Still, plenty for mainstream politics to get worried about. Barely a day goes by when the Tory press aren't fretting about working from home and what employees do when they're on the clock. Millions of words have been written worrying about "quiet quitting" and what this means for "productivity". There's all that office space sitting idle, leaving small and large property investors out of pocket, and city centres are suffering because no one's buying coffee from Starbucks any more. What this really amounts to is an anxiety hyper-class conscious Tories have nursed since the beginning of Covid. That firstly the job guarantee scheme, the (temporary) bump in social security and suspension of conditionalities, and the movement of work from the workplace to the home would weaken the hold employers have over their employees. Not being able to see them or supervise them means workers might be spending time doing other things, and discovering that life outside of work is often more pleasurable and worthwhile. Not great for the every day disciplinary class politics of managing the relations of production. The fact the trend is hardly threatening and, indeed, those who view work cynically is in decline doesn't matter. The success the powers-that-be had in inculcating (work-based) neoliberal governance has been reversed inside of a decade. Taking on groups of organised workers is one thing, but fighting a generalised attitudinal trend is something else. As the Tories are just discovering.

This process was extensively discussed in Hardt and Negri's work. Bound up with the predominance of immaterial labour, as capital has grown more dependent on labour's intellectual, affective, and social capacities, on one level the balance of forces is tilting away from the bosses. The content of immaterial labour is fundamentally ours, and cannot be converted into machines, as muscle power transmuted into the spinning jenny, the internal combustion engine, the conveyor belt, and robotic assembly. As such, Hardt and Negri argue that "exodus" presents capital with a problem. I.e. its dependence on the qualities of the worker affords employees more leeway in the commission of immaterial labour, and this freedom can be the freedom to spend work time doing their own thing. This is a major headache for managers, and the dominance of task-based working and the standard issuing of unmanageable and always-growing workloads are efforts designed to fix workers in place and prevent them from slipping the disciplinary leash. In one sense this is nothing new - previous generations of industrial workers used their weight of numbers to carve out autonomous and collectively managed spaces within the workplace - but paradoxically, the smashing of union power now presents labour discipline new sets of difficulties.

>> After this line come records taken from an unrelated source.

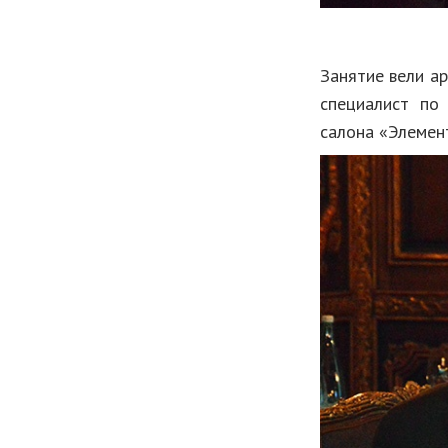
Занятие вели а
специалист по
салона «Элемен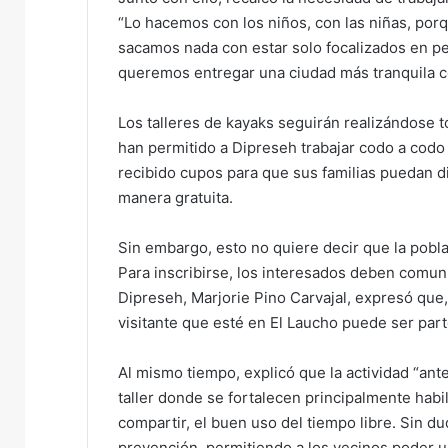
“Lo hacemos con los niños, con las niñas, por
sacamos nada con estar solo focalizados en pe
queremos entregar una ciudad más tranquila c
Los talleres de kayaks seguirán realizándose to
han permitido a Dipreseh trabajar codo a codo
recibido cupos para que sus familias puedan d
manera gratuita.
Sin embargo, esto no quiere decir que la pobla
Para inscribirse, los interesados deben comun
Dipreseh, Marjorie Pino Carvajal, expresó que,
visitante que esté en El Laucho puede ser parte
Al mismo tiempo, explicó que la actividad “ant
taller donde se fortalecen principalmente hab
compartir, el buen uso del tiempo libre. Sin 
prevención, permitiendo a los vecinos poder u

Whether it's more metrics of performance, more supervisory staff for direct observation and "accountability", or the outright replacement of cognitive tasks, this aspect of class struggle effectively sees capital chasing and attempting to corral workers. And this is very unlikely to change. Especially when, for Hardt and Negri, it's "product" of the comparative freedom of immaterial labour that capital captures and derives surplus value from.

The consequences of this for the next decade in this country will not only be more media and official complaints about workers "not working", it's possible establishment politics are going to try and tie more aspects of everyday life to working life. The Labour stress on "working people" is more than just a focus group-derived flex, we can expect to see access to social security tied to employment. More of an emphasis on vocational education and the reduction of everything to employability and work ready skills. It's going to be a tremendous effort, cause a great deal of unnecessary pain and misery, and do nothing whatsoever to arrest the drift away from the popular validation of capitalist work.